Your instructions.
Find every line below that contains the word "Нантой" and copy it out.

Input for this task.
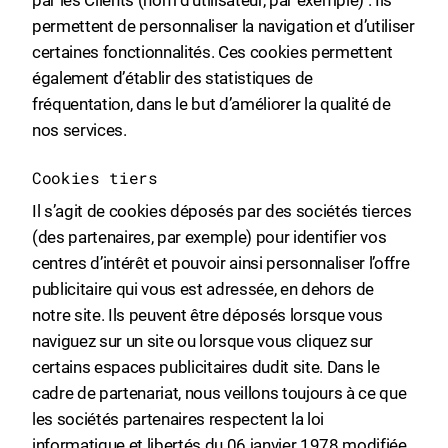
par les Clients (nom d’utilisateur, par exemple) . Ils
permettent de personnaliser la navigation et d’utiliser
certaines fonctionnalités. Ces cookies permettent
également d’établir des statistiques de
fréquentation, dans le but d’améliorer la qualité de
nos services.
Cookies tiers
Il s’agit de cookies déposés par des sociétés tierces
(des partenaires, par exemple) pour identifier vos
centres d’intérêt et pouvoir ainsi personnaliser l’offre
publicitaire qui vous est adressée, en dehors de
notre site. Ils peuvent être déposés lorsque vous
naviguez sur un site ou lorsque vous cliquez sur
certains espaces publicitaires dudit site. Dans le
cadre de partenariat, nous veillons toujours à ce que
les sociétés partenaires respectent la loi
informatique et libertés du 06 janvier 1978 modifiée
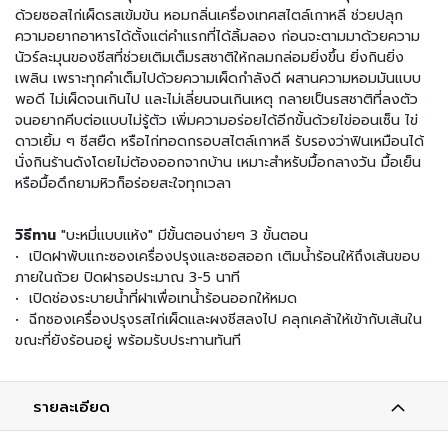
มี่
ด้วยซอสไก่เผ็ดรสเข้มข้น หอมกลิ่นเครื่องเทศสไตล์เกาหลี ช่วยปลุก
กึ่
ความอยากอาหารได้ตั้งแต่คำแรกที่ได้ลิ้มลอง ก่อนจะตามมาด้วยความ
ง
นัวร์ละมุนของชีสที่ช่วยเติมเต็มรสชาติให้กลมกล่อมยิ่งขึ้น ยิ่งกินยิ่ง
สำ
เพลิน เพราะทุกคำเต็มไปด้วยความเผ็ดกำลังดี ผสานความหอมมันแบบ
เ
ร็
พอดี ไม่เผ็ดจนเกินไป และไม่เลี่ยนจนเกินเหตุ กลายเป็นรสชาติที่ลงตัว
จ
จนอยากคีบต่อแบบไม่รู้ตัว เพิ่มความอร่อยได้อีกขั้นด้วยไข่ออนเซ็น ไข่
รู
ดาวเยิ้ม ๆ ชีสยืด หรือไก่ทอดกรอบสไตล์เกาหลี รับรองว่าฟินเหมือนได้
ป
นั่งกินร้านดังโดยไม่ต้องออกจากบ้าน เหมาะสำหรับมื้อกลางวัน มื้อเย็น
หรือมื้อดึกยามหิวก็อร่อยสะใจทุกเวลา
อ
า
วิธีทาน
"บะหมี่แบบแห้ง" มีขั้นตอนง่ายๆ 3 ขั้นตอน
ห
• เปิดฝาพับแกะซองเครื่องปรุงและซอสออก เติมน้ำร้อนให้ถึงเส้นขอบ
า
ภายในถ้วย ปิดฝารอประมาณ 3-5 นาที
ร
• เปิดช่องระบายน้ำที่ฝาเพื่อเทน้ำร้อนออกให้หมด
ป
ร
• ฉีกซองเครื่องปรุงรสไก่เผ็ดและผงชีสลงไป คลุกเคล้าให้เข้ากับเส้นใน
ะ
ขณะที่ยังร้อนอยู่ พร้อมรับประทานทันที
เ
ภ
ท
รายละเอียด
เ
ส้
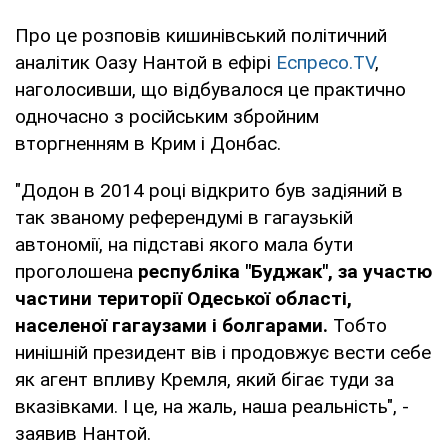
Про це розповів кишинівський політичний
аналітик Оазу Нантой в ефірі
Еспресо.TV
,
наголосивши, що відбувалося це практично
одночасно з російським збройним
вторгненням в Крим і Донбас.
"Додон в 2014 році відкрито був задіяний в
так званому референдумі в гагаузькій
автономії, на підставі якого мала бути
проголошена
республіка "Буджак
", за участю
частини території Одеської області,
населеної гагаузами і болгарами.
Тобто
нинішній президент вів і продовжує вести себе
як агент впливу Кремля, який бігає туди за
вказівками. І це, на жаль, наша реальність", -
заявив Нантой.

Answer to this problem.
аналітик Оазу Нантой в ефірі
заявив Нантой.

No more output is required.